- _Brief 1_
Copy the part of the Spice Girls sleeve text between "I've surfed the" and "the real thing!", inclusive.

_ _ _ _

I've surfed the SPICEWAVE

I’ve been reading the back sleeve of the Spice Girls’ 1997 double A-side single Mama/Who Do You Think You Are:

“JUST WHO DO YOU THINK YOU ARE?
Listen, you lot! The rush is already on. You can’t be a true SPICER if you haven’t joined our one and only SPICE GIRLS MAGAZINE CLUB yet! Forget all the rip-offs you see in the shops, this is the real thing!
For just £10 a year you’ll get four issues of SPICE, the official Girl Power magazine that’s fast becoming a collector’s item. Since it’s actually WRITTEN AND EDITED by us, the Spice Girls, just for you, it’s got all the inside information (you’re dying to know), PLUS personal pictures that you won’t see anywhere else! Don’t be left out in the cold! You just haven’t been SPICED if you haven’t got SPICE, so get hip, get real, and get inside SPICEWORLD (surf the SPICEWAVE) today! And hurry up about it, before the first issue is sold out.”

_ _ _ _

- _Brief 2_
Repeat the lines of the entries below, starting with the line holding "pose: elev=69.1 azim=185.7" and ending with the last line of the entries, inclusive.

Saved data entries
_ _ _ _

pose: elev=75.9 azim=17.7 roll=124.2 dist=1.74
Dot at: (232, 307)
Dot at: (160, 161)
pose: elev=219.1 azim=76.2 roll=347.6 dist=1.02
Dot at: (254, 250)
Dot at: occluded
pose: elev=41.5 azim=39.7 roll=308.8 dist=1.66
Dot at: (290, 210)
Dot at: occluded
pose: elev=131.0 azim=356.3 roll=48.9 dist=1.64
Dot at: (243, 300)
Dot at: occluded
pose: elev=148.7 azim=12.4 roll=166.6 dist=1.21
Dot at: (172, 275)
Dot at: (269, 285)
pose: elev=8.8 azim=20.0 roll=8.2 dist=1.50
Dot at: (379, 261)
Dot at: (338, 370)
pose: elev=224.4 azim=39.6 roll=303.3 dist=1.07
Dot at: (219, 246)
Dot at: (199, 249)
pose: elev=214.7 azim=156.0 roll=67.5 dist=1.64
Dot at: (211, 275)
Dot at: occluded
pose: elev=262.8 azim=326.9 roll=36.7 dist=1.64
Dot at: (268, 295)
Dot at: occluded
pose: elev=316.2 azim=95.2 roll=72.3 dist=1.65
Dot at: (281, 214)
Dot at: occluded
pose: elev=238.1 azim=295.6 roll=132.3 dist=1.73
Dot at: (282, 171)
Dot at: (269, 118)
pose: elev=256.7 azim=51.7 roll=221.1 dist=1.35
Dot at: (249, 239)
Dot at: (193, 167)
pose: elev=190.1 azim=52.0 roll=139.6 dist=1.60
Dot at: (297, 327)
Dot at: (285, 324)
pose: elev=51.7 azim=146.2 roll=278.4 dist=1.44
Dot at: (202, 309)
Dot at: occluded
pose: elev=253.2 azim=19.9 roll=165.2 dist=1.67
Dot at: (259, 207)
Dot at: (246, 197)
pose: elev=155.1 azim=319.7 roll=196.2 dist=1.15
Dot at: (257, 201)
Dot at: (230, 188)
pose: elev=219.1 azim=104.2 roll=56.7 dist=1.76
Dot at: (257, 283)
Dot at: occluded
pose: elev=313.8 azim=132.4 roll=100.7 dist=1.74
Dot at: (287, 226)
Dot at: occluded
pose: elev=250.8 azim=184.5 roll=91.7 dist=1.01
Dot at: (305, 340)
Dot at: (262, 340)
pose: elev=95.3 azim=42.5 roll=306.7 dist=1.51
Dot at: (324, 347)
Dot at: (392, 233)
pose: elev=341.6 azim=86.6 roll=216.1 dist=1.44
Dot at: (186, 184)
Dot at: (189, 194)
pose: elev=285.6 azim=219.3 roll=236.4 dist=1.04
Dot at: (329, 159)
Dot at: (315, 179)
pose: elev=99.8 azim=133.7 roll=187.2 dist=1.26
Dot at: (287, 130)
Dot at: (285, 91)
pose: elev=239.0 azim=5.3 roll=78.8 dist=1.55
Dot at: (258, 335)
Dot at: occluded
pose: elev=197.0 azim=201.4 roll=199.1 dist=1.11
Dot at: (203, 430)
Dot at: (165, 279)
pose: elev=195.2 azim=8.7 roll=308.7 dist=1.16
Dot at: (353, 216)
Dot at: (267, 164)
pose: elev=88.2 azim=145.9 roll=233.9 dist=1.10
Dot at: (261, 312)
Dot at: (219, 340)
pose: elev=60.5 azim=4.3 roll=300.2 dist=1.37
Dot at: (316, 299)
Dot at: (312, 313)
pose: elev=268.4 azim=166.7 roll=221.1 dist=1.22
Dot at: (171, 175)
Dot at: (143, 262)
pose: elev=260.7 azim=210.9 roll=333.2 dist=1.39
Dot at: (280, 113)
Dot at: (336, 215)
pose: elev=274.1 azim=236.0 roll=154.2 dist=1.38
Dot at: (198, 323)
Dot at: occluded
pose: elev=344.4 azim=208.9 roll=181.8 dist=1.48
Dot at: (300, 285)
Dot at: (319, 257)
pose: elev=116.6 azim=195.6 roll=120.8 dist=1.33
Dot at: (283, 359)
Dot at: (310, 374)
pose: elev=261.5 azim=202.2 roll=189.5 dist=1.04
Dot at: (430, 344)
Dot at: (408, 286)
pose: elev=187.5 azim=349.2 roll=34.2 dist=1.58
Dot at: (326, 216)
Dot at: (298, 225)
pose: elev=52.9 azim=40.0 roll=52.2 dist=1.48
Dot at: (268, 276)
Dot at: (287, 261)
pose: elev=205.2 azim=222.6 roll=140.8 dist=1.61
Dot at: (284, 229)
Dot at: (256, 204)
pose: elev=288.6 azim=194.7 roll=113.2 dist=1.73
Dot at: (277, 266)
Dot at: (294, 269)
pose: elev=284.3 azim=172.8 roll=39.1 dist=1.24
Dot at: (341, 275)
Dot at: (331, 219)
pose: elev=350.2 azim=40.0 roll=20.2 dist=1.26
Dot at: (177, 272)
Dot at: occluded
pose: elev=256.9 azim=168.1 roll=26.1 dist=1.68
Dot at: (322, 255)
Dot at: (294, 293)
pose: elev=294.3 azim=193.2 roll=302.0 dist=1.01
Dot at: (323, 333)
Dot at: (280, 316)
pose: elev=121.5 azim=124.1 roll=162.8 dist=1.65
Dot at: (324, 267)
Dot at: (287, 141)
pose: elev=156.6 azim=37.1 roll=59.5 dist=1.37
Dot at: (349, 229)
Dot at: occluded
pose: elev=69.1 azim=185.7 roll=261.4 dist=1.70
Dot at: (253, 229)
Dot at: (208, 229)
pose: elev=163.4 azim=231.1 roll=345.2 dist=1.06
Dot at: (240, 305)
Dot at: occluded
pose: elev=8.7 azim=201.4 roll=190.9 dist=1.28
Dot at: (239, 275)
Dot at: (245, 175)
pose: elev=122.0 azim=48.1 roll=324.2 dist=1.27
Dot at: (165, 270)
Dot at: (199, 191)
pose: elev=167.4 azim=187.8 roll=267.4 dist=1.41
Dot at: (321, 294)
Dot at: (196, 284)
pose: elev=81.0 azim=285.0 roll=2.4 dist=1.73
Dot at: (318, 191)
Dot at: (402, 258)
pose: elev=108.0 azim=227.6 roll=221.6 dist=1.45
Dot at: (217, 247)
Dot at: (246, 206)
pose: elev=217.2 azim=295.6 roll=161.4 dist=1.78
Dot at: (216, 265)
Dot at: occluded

_ _ _ _

- _Exercise result 1_
I've surfed the SPICEWAVE

I’ve been reading the back sleeve of the Spice Girls’ 1997 double A-side single Mama/Who Do You Think You Are:

“JUST WHO DO YOU THINK YOU ARE?
Listen, you lot! The rush is already on. You can’t be a true SPICER if you haven’t joined our one and only SPICE GIRLS MAGAZINE CLUB yet! Forget all the rip-offs you see in the shops, this is the real thing!

- _Exercise result 2_
pose: elev=69.1 azim=185.7 roll=261.4 dist=1.70
Dot at: (253, 229)
Dot at: (208, 229)
pose: elev=163.4 azim=231.1 roll=345.2 dist=1.06
Dot at: (240, 305)
Dot at: occluded
pose: elev=8.7 azim=201.4 roll=190.9 dist=1.28
Dot at: (239, 275)
Dot at: (245, 175)
pose: elev=122.0 azim=48.1 roll=324.2 dist=1.27
Dot at: (165, 270)
Dot at: (199, 191)
pose: elev=167.4 azim=187.8 roll=267.4 dist=1.41
Dot at: (321, 294)
Dot at: (196, 284)
pose: elev=81.0 azim=285.0 roll=2.4 dist=1.73
Dot at: (318, 191)
Dot at: (402, 258)
pose: elev=108.0 azim=227.6 roll=221.6 dist=1.45
Dot at: (217, 247)
Dot at: (246, 206)
pose: elev=217.2 azim=295.6 roll=161.4 dist=1.78
Dot at: (216, 265)
Dot at: occluded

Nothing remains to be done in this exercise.